Président du jury des trophées Patrimoine & Création
La 6e édition du Riad Art Expo aura lieu du 31 mars au 4 avril. Véritable temple de l’artisanat et de l’art de vivre marocains, ce rendez-vous désormais incontournable se veut également un tremplin pour les jeunes créateurs qui, notamment grâce aux trophées Patrimoine, Création, Métiers d’art et Découverte, ont ici une occasion de se distinguer. Rencontre avec le président du jury, Yahya, dinandier de renom et ancien lauréat du Trophée Métier d’art.
Quelle sera la particularité de cette édition 2010 ?
La première force du Riad Art Expo, c’est qu’il n’exclut pas les arts de vivre de l’art tel qu’on le conçoit habituellement. C’est plus que de la déco, les objets se mêlent aux espaces, à l’architecture et aux ambiances. C’est une initiative ouverte pour que l’art entre dans la vie de tous les jours et devienne véritablement un art de vivre. C’est tout ça le Riad Art Expo. Dans cette optique, le salon mettra en valeur cette année l’artisanat durable et responsable. Mais la vraie nouveauté sera la présence de jeunes talents. Ils exposeront leurs œuvres au public. C’est une belle occasion pour eux de se faire connaître.

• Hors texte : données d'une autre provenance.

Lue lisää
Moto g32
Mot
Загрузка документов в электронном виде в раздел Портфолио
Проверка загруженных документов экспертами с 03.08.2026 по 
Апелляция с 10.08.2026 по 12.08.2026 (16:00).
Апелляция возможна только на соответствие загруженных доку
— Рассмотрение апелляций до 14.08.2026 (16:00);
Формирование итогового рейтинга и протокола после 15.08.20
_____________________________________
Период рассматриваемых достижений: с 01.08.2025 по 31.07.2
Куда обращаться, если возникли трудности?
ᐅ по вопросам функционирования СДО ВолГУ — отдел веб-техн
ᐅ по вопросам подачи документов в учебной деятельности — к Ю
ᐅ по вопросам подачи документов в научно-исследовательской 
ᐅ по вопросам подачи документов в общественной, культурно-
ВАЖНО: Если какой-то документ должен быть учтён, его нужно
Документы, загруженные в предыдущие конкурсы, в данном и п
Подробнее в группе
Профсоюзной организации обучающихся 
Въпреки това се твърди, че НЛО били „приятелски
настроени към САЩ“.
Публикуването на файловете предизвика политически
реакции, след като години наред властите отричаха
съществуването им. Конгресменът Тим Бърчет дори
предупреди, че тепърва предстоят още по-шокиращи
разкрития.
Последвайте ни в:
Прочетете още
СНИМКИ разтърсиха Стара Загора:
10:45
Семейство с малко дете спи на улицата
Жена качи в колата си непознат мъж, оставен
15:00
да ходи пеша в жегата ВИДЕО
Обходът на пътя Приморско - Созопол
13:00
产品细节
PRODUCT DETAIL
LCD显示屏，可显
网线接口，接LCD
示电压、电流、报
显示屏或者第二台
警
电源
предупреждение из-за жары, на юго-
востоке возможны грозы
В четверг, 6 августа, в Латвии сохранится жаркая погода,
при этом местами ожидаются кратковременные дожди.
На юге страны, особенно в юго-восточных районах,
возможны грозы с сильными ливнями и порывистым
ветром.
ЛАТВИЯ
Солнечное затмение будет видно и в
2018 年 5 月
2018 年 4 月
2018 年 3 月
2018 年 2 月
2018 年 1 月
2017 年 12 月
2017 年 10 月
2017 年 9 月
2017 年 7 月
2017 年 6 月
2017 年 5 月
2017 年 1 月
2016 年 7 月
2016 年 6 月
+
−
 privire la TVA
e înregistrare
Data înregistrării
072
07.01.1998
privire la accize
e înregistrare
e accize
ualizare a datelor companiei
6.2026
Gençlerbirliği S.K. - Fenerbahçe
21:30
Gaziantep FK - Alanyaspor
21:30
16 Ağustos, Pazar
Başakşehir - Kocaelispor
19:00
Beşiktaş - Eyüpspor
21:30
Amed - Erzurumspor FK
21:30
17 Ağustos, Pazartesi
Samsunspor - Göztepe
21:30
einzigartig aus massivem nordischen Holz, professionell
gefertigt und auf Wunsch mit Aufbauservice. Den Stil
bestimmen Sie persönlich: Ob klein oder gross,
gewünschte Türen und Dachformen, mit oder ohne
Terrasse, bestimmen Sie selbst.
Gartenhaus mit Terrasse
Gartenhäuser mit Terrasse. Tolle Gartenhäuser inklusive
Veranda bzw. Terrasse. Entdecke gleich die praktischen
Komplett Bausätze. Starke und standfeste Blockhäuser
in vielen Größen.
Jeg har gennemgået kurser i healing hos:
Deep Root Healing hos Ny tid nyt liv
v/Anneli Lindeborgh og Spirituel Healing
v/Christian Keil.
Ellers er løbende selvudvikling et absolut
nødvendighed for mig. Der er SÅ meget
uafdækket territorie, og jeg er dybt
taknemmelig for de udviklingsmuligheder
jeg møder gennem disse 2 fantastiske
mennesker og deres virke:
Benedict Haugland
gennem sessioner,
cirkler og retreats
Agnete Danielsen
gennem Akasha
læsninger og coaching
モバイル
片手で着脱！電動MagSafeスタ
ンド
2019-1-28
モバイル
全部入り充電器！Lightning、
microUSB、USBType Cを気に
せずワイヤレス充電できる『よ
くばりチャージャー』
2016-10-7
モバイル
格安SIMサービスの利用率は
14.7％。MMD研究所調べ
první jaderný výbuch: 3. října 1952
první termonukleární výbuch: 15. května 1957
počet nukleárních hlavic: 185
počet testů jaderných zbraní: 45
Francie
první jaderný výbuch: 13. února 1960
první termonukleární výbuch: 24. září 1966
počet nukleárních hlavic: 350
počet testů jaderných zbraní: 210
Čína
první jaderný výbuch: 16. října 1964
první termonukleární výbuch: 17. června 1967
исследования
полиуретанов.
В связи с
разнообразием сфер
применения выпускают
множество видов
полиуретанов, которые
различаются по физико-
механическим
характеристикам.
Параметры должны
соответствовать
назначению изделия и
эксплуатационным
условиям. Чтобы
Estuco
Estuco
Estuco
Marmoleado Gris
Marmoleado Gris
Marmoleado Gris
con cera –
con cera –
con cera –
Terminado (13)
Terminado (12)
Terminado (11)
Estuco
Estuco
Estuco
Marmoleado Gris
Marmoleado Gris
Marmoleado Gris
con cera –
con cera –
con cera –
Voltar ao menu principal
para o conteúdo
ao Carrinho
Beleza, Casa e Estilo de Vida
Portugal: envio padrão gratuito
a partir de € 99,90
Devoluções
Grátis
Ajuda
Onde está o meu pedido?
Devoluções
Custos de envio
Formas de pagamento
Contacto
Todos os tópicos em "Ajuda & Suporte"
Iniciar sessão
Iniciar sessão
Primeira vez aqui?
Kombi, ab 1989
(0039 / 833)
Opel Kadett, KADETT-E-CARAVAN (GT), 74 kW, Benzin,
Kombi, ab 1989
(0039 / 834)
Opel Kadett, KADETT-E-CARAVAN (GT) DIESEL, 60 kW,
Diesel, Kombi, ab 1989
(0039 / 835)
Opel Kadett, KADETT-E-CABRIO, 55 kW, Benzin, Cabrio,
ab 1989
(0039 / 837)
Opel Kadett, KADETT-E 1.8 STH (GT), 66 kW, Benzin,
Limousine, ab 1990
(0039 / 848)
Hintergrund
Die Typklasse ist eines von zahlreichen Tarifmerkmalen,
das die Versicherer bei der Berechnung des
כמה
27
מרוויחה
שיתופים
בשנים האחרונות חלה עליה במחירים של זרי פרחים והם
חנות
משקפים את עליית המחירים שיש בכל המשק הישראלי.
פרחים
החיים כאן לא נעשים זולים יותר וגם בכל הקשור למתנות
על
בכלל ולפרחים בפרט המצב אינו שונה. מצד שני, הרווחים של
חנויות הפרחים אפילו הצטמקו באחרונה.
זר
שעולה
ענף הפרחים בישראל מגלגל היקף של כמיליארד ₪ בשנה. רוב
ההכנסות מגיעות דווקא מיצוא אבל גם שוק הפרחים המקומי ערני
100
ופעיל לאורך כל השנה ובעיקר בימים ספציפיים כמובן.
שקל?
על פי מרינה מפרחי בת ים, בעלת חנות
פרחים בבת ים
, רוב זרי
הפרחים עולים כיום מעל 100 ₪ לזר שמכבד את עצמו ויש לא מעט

Vous avez reçu le trophée Métiers d’art du Riad Art Expo 2006, selon vous quelle est l’importance du trophée Patrimoine et Création pour les jeunes designers ?
Il joue un rôle important en effet. C’est un effort de mise en valeur du design marocain. Cela permet de découvrir et de détecter de nouveaux talents. C’est une vitrine pour les jeunes et cela permet aux moins jeunes de conserver un esprit affûté et en phase avec leur temps. C’est une saine confrontation d’imagination. La copie systématique qui se pratique partout tue la créativité des artisans. Le Riad Art Expo recherche les artistes qui n’ont pas peur d’inventer, de créer. Quand je me suis présenté pour le Trophée des Métiers d’art, c’était comme un examen. Je me préparais, je me préparais, mais au fur et à mesure mon projet changeait. À la fin il ne ressemblait plus à mon idée de départ, c’était quelque chose de nouveau. C’est utile pour eux qui sont novices d’apprendre à gérer le temps, la pression, les installations…
Et au niveau international ?
Sur le plan international cette réunion est très importante aussi. Elle joue le même rôle de vitrine pour les différents exposants. Elle offre aux professionnels du design et de la décoration la possibilité de voir par eux-mêmes la qualité et la haute précision du travail marocain. Cela permet l’émergence d’un marché de l’artisanat de luxe. C’est bénéfique pour tout le pays, cela lui donne une renommée mondiale, basée sur la qualité réelle de ce qui est produit au Maroc. Les gens viennent de Londres, de Paris… car c’est un salon unique au Maghreb.
Qu’est-il essentiel de mettre en valeur pour le trophée Patrimoine et Création ?
Le soleil qui rêve est parfois plus prometteur que le soleil qui brille. Si je peux influencer les autres pour qu’ils créent d’eux-mêmes avec leurs envies, leurs élans, sans mettre l’art dans des boîtes, sans avoir peur de suivre leur imagination et d’innover, j’en serais heureux. L’art, c’est la recherche de la beauté, on n’a pas besoin de mettre un nom sur un objet pour voir qu’il est beau. Et on ne peut atteindre la beauté que dans le respect des traditions religieuses, culturelles et artistiques. Mais il ne faut pas s’enchaîner à elles, il faut les intégrer à soi, pour suivre une démarche personnelle, créative et originale qui fait vivre l’art ; pour qu’il ne reste pas figé, qu’il évolue avec son temps sans perdre ses origines et ses codes fondamentaux. Je trouve que c’est le plus important pour un artiste, ne pas avoir peur d’inventer au risque de se tromper. « Celui qui n’a jamais fait d’erreurs n’a jamais rien essayé de nouveau. » J’adore cette citation d’Albert Einstein, j’ai le même point de vue que lui sur l’art. Défendre la nouveauté c’est important.